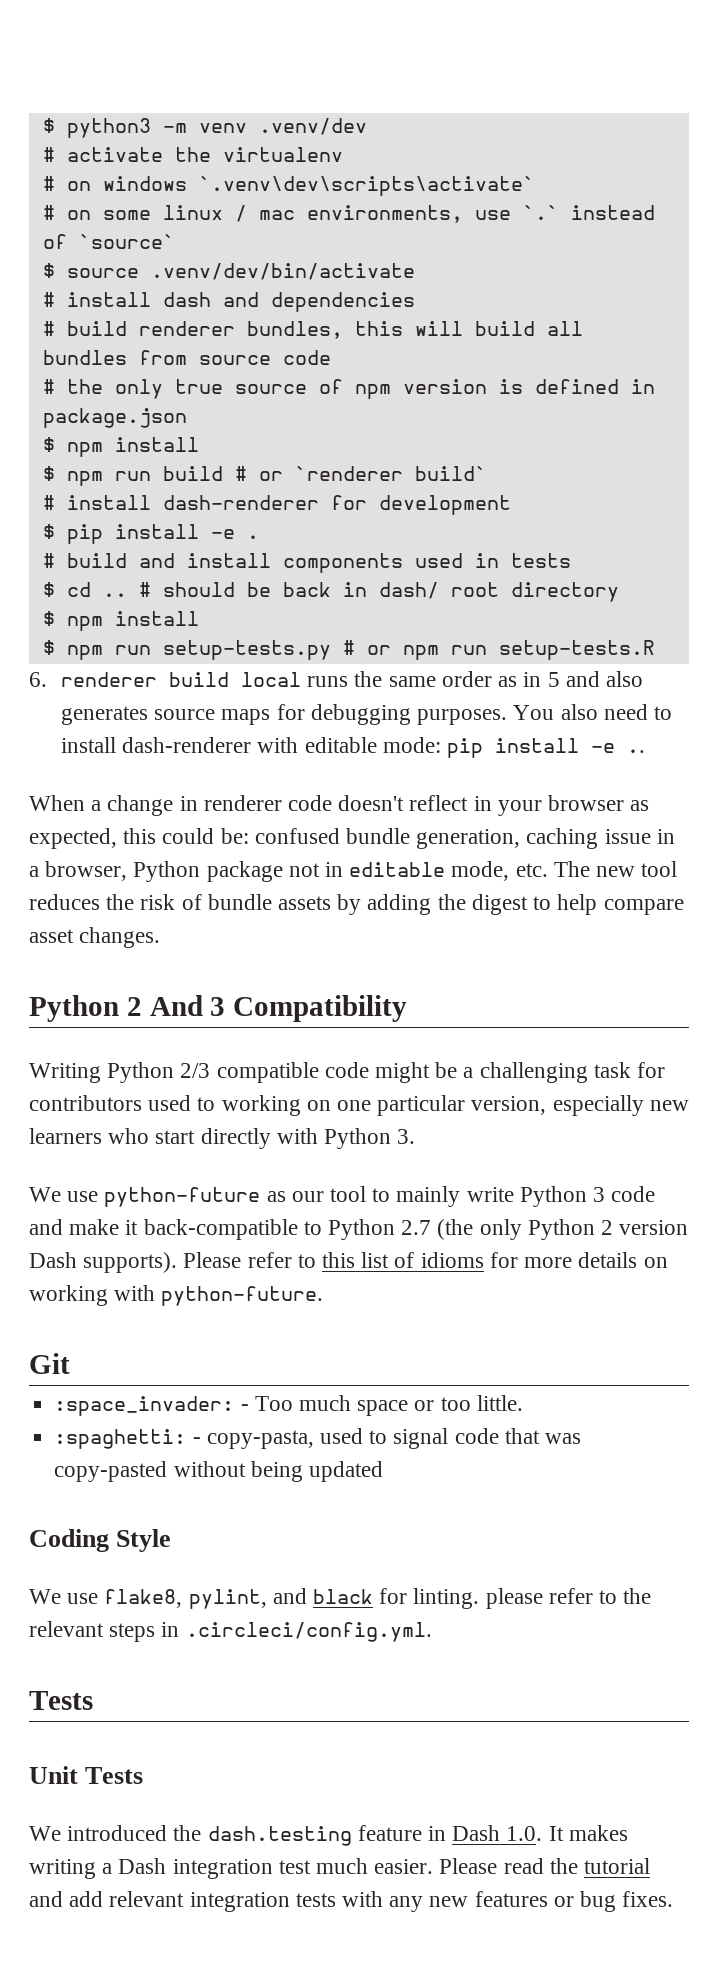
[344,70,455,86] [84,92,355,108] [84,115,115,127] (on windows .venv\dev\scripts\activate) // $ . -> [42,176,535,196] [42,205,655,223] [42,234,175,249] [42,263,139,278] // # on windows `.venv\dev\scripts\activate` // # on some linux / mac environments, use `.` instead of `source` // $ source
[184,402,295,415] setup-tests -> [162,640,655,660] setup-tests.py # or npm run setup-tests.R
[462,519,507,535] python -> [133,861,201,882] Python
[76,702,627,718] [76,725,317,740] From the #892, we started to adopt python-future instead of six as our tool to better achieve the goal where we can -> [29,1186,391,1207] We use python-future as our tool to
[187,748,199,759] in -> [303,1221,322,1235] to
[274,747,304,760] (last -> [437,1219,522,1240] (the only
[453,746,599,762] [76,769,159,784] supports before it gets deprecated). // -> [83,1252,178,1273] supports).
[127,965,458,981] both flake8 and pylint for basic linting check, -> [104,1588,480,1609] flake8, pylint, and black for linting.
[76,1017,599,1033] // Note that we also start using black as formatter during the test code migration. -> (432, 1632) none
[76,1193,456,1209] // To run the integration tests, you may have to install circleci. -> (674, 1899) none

+++++

- **Job**
Could you show every line of the listing that holds the string "none"?

- **Solved problem**
[76,1017,599,1033] // Note that we also start using black as formatter during the test code migration. -> (432, 1632) none
[76,1193,456,1209] // To run the integration tests, you may have to install circleci. -> (674, 1899) none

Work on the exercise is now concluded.